Findability continues to be the bete noire of technical communication. This may be a parallax error, but it seems that findability is more of a problem in technical communication than in other fields. The reason, I suspect, is that many technical documentation suites are too big to browse but too small to search.
I have commented before on the somewhat counter-intuitive phenomenon that on the Web it is easier to find a needle in a haystack (The Best Place to Find a Needle is a Haystack). This may be counterintuitive, but it is easy enough to explain: search (if it is any more sophisticated than simple string matching) is essentially a statistical analysis function. A search engine works by discovering a statistical correlation between a search string and a set of resources in its index.
All statistical calculations are dependent on the amount of data available. We are reminded of this every time we see a poll reported on the news. “The results are considered to be reliable plus or minus 5% 19 times out of 20.” The more people who are polled, the smaller the poll’s margin of error is considered to be. (Most of the informal polls that people post on the web or in forums have a margin of error the size of Texas.)
What Google is saying, when it presents you a page of search results, is: based on billions of documents, and billions of search strings, and what billions of people read after entering those search strings, these are the top ten pages that correlate most strongly to the search string you have entered. This works astonishingly well when you have billions of data points. It does not work at all well when you have a thousand pages and virtually no history of search strings or page selections. Intelligent search requires billions of data points to perform at its best. Individual help systems on desktop machines are too small to search.
People complain constantly that the search engine of their docs delivery platform of choice does not work well enough. Improved search performance is a perennial feature request made to vendors. But things don’t get better, and I suspect that there is very little more that can be done to improve the search function of most tools, given the two fundamental problem that limit what it can do:
- The average doc set simply isn’t big enough to provide enough data for the statistical correlations to be meaningful (even if you used this type of search engine, as opposed to a simple string matching engine).
- The typical documentation deployment is so small (often a single-user desktop) that the search engine does not see nearly enough query strings to profile them successfully, and so can’t correlate search strings to content with any accuracy.
There is only one way out of this problem: make the doc set part of a larger data set so that it can be profiled more accurately, and put the search portal somewhere where it will receive enough search strings so that they can be meaningfully profiled.
It a doc set is too small to search, what remains is browsing. But browsing starts to become very cumbersome when the content reaches a certain size. It may be feasible to browse an ordinary book, but then you have the problem that the user has to browse multiple books, and that is an inconvenience that the Google generation does not have the patience to tolerate. They want all the information in one place.
So, you put all the information together in one place. There are then thousands of pages of content in a single container, and the only way to make it feasible to browse that much content is to arrange it somehow, and the usual method chosen is to make it into a hierarchy.

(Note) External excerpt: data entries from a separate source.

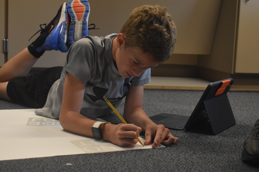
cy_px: 86
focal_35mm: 63
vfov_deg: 21.6
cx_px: 130
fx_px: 453
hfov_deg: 31.9
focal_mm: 42
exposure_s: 1/125
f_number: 5
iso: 2800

I think we have lost site of the fact that a book is not hierarchical by nature. The structured text movement has taught us to use hierarchy to encode books for processing, and from that we have seemed to made the leap to thinking that they read hierarchically. They don’t. There is little more frustrating that having to constantly be going up, down, back, or sideways, while trying to read. If there is anything to the theory that links are a threshold event that triggers the reader to forget what they have just read (as discussed in Are We Causing Readers to Forget?) then reading hierarchically is also going to seriously impair retention.
So, hierarchy is not something that is natural to an information set, but something we impose on it in an attempt to make a larger information set browsable. But the problem with hierarchies is that they impose artificial subordination of concepts. When you choose the groupings at each level of a hierarchy, you make an assumption about how the reader will narrow down their query in their own minds. The more items at each level, and the deeper the levels become, the worse the problem becomes, and you inevitably end up hiding information from the reader who has a different idea of what the primary concepts are, as well as sundering information that is closely related, but in a way that is low on the list of groupings you have chosen.
The artificial imposition of hierarchy on the reading experience, combined with the maze like browsing experience that is created by a large and complex hierarchy, is what turns so many doc sets into Frankenbooks.
People continue to agonize over how to improve the findability of these Frankenbook help systems, but I think the fundamental and unavoidable truth is that Frankenbooks are too big to browse; too small to search.
The way out of this dilemma:
- Create Every Page is Page One topics that address a single user need in a single linear topic.
- Richly link those topics so that people can browse and surf the locale around those topics (that is not too big to browse).
- Put those topics on the web where they will become part of a content set that is large enough to search effectively.
- Where long narrative exposition is genuinely needed, write a conventional book.